I like the substrate cup

Reactions: Like 1


----------



## Billeh (Feb 19, 2012)

Can i get a little more feedback on my tiny enclosure? I know its not as good as some of the stuff you've all seen, but its my first


----------



## Leora22 (Feb 19, 2012)

RyaNorthWest said:


> Those pill bottles will work fine. I had a P. cambridgei in an orange pill bottle until it grew out of it. The orange tint didnt bother me. I took off the lid to take pictures. They're slings, they're easy to handle and take out if you want pictures. Although I do like the glass pepper jar. Versicolor are one of my favorite T's.
> 
> ---------- Post added 02-18-2012 at 11:48 PM ----------
> 
> It might just be me but...I think those twigs are starting to mold. If so I would change them out immediately. Did you get them from outside?

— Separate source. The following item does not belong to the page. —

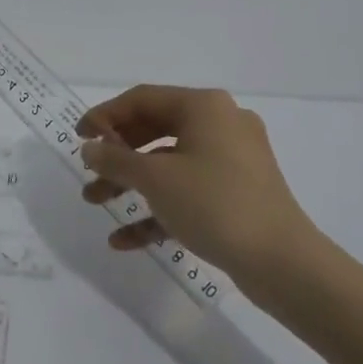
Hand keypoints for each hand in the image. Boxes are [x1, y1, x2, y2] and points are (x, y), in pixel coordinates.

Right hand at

Yeah it was mold .....And yes I had collected them from outside and baked them in the oven for an hour at 250F But when  I took these pics which was like 4-6 months ago I too noticed the mold so I took them out and soaked in a bleach solution and then re-baked them for about 2 hours it hasn't come back yet so fingers crossed   Thank You for your concern.

---------- Post added 02-19-2012 at 09:16 PM ----------

 One lil slings going to be happy.....It looks good

Reactions: Like 1


----------



## Tweak (Mar 21, 2012)

Leora22 said:


> Yeah sure best thing about the salt an pepper shake is that the lid already had holes


I really like this idea for slings! But do you think the holes provide enough ventilation?


----------



## hydrophyte (Mar 21, 2012)

IF they are used pill bottles I would worry about traces of drugs that could monkey with the animals' endocrine systems and screw up their development.


----------